Oxidative Stress of BIA
The Oxyblot Oxidized Protein Detection Kit was purchased from Chemicon (S7150). The 2,4-dinitrophenylhydrazine (DNPH) derivatization was carried out on 6 μg of protein for 15 minutes according to manufacturer's instructions. One-dimensional electrophoresis was carried out on 12% SDS/polyacrylamide gel after DNPH derivatization. Proteins were transferred to nitrocellulose membranes which were then incubated in the primary antibody solution (anti-DNP 1: 150) for 2 hours, followed by incubation with second antibody solution (1:300) for one hour at room temperature. The washing procedure was repeated eight times within 40 minutes. Immunoreactive bands were visualized by enhanced chemiluminescence (ECL; Amersham Biosciences) which was then exposed to Biomax L film (Kodak). For quantification, ECL signals were digitized using Labwork software (UVP). On each gel, a standard control was loaded.

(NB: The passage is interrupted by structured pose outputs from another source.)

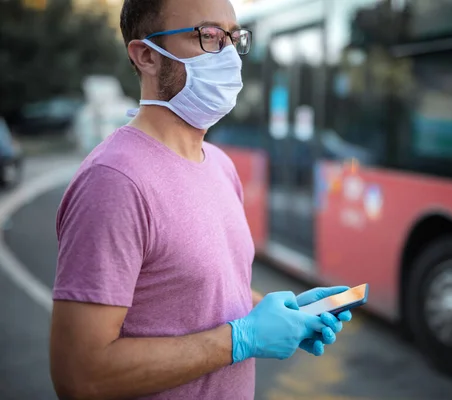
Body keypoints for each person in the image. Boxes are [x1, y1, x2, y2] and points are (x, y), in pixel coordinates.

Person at [49, 0, 352, 399]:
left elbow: (205, 297)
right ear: (146, 57)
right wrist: (241, 340)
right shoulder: (115, 182)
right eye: (209, 36)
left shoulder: (220, 165)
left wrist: (282, 315)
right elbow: (79, 375)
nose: (228, 56)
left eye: (234, 38)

Small Vessel Density in BIA
IHC staining of small blood vessels (i.e. diameters ≤ 15 mm) was performed with anti-α-SMA (1:400) as primary antibody at room temperature for one hour, followed by washing with PBS thrice. The anti-mouse HRP-conjugated secondary antibody was then added and incubated for 10 minutes, followed by washing with PBS thrice. Then 3,3' diaminobenzidine (DAB) (0.7 gm/tablet) (Sigma) was added and incubated for one minute, followed by washing with PBS thrice. Finally, following hematoxylin treatment for one minute as a counter stain for nuclei, the sections were washed twice. Three coronal sections of the brain were analyzed in each rat. For quantification, three randomly selected HPFs (200×) were analyzed in each section. The mean number of small vessel per HPF for each animal was then determined by summation of all numbers divided by 9.
Statistical Analysis
Data were expressed as mean values (mean ± SD). The significance of differences between two groups was evaluated with t-test. The significance of differences among three groups was evaluated using analysis of variance followed by Bonferroni multiple-comparison post hoc test. Statistical analyses were performed using SAS statistical software for Windows version 8.2 (SAS institute, Cary, NC). A probability value < 0.05 was considered statistically significant.